From: Vincent W.J. van Gerven Oei
Extra-Legal Co-Governance Platform Launched

This morning, Prime Minister Edi Rama announced his co-governance platform website on Facebook under the title “For the Albania That We Love,” which was also the electoral slogan of the Socialist Party during the elections.

According to Prime Minister Rama, the platform of which “ordinary citizens” can become a “member” would allow their ideas, complaints, and desires to go directly “up to the government”:

For any policy, reform, or draft law; for any problem in communities or in the family that is related to the state; for any abusive behavior or any difficult relations with government offices!

By becoming the government’s “friend,” your worry can be heard or your problem can solved and you contribute directly to make this place better, by fighting together the injustices in government offices?

What is remarkable about this new platform, is that it is completely unclear what its precise relation is with the government. There is no reference to either the Socialist Party (except its title), the Prime Minister, or any ministry in particular. The website merely promises to put its registered users in direct contact with the government, seemingly outside any type of legal framework.

However, the language use on the website clearly shows the language of the Prime Minister:

“Albania That We Love” is an open communication and interaction platform with citizens, which will serve to listen to you in real time about current political issues of the government; to discuss with you reforms and important measures, by allowing your influence on government policies in every sector or about the working pace in every ministry or state institution; to fight corruption together, by picking out baking-trayers and parasites of any level and responding to them with zero tolerance; to urge and guarantee the honest solution of communal or individual problem of everyone of you.

This platform is a practical instrument of co-governance with any ordinary person, that wants to be part of the effort for Albania that we love. Albania that we love is above left and above right. The state we love is of the citizens, not of the officials. The challenges of Albania today or not Socialist challenges or Democratic challenges, but Albanian challenges.

Apparently “neither left nor right” means Edi Rama, and Edi Rama, as is clear from the website, means the Socialist Party, which lent its electoral slogan to this extra-legal platform designed for “everyone.”

As I have argued before, these initiatives, presented earlier also by Minister of Interior Affairs and former communist investigator Fatmir Xhafaj, severely undermine the rule of law in Albania.

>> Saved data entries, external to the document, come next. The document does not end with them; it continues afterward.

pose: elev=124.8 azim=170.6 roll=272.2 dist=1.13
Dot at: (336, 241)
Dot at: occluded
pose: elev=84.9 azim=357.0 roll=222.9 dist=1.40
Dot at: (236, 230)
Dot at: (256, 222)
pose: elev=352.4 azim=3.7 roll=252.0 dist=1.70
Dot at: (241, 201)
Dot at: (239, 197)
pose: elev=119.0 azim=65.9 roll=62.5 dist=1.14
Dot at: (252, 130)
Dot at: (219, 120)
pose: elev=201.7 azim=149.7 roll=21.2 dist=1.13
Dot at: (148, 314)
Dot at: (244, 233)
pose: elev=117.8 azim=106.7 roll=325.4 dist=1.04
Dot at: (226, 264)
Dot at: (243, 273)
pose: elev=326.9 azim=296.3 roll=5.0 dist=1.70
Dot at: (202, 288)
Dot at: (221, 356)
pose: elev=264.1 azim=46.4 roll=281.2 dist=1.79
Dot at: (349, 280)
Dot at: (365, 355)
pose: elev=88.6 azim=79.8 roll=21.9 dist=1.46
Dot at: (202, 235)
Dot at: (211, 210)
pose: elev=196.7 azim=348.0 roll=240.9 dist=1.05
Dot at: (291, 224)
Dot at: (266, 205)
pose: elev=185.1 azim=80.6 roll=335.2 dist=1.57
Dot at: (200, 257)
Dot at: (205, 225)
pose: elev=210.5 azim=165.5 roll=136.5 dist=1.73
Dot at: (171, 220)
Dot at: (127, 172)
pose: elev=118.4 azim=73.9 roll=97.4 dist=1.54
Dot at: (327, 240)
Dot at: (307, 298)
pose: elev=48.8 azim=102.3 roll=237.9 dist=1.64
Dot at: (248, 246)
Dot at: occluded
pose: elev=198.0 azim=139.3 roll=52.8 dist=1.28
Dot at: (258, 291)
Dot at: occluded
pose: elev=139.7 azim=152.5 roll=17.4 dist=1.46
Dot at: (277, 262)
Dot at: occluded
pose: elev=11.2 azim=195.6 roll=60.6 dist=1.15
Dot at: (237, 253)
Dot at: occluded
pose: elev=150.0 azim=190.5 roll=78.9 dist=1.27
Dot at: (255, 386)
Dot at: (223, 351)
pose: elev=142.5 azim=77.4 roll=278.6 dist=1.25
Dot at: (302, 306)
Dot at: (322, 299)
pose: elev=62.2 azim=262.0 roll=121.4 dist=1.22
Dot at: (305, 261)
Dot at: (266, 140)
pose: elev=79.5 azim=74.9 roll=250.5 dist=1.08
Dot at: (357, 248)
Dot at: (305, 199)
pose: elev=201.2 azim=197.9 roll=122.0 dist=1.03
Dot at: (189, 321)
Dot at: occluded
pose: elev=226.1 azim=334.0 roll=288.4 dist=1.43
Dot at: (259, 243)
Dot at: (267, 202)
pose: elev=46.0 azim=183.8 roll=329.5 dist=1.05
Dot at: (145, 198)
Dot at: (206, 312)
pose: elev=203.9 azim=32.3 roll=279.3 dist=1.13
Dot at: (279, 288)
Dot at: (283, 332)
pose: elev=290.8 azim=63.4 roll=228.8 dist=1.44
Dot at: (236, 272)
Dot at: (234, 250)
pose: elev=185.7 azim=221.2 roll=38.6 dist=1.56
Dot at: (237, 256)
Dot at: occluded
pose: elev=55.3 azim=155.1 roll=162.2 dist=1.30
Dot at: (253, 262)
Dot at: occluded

Like in any other country, there are official complaints procedures and institutions, such as the National Ombudsman, that are mandated by the Constitution to take care of them. This guarantees the independence of the investigation and the protection of the complaining citizen. These procedures may not be optimal, the may be slow, but at least they offer basic legal safeguards.

Another of such Constitutionally mandated platforms for discussion is called Parliament. Deputies are chosen by region and paid to represent the interests and wishes of their voters. They are the ones that should “discuss reforms and important measures” on behalf of the less informed citizens. They are the ones who are paid to pay attention to “political issues” on a daily basis.

The platform launched by Prime Minister Rama, on the contrary, is without any legal framework, without any safeguard for those who complain or denounce corruption, without any transparency of who is behind this initiative, without any regulation or procedure, without archive or paper trail, without transparency or debate. Its vagueness only serves one purpose: the arbitrariness and whim of the Prime Minister.

So let us make a first denunciation. The website “Albania That We Love” is an obvious attempt to corrupt the Albanian population, to establish a clientelist relationship that doesn’t rest on the Albanian legal code but on the HTML code of yet another web-based interactive initiative destined to fail miserably. I mean, does anyone remember StopKorrupsionit.al?

“For the Albania That We Love” creates – yet again – the false hope that any Albanian citizen could have a direct influence “up there.” Rather than truly establish the conditions in which deputies would be representative of the “ordinary people,” it sets the stage for yet another collective disillusionment.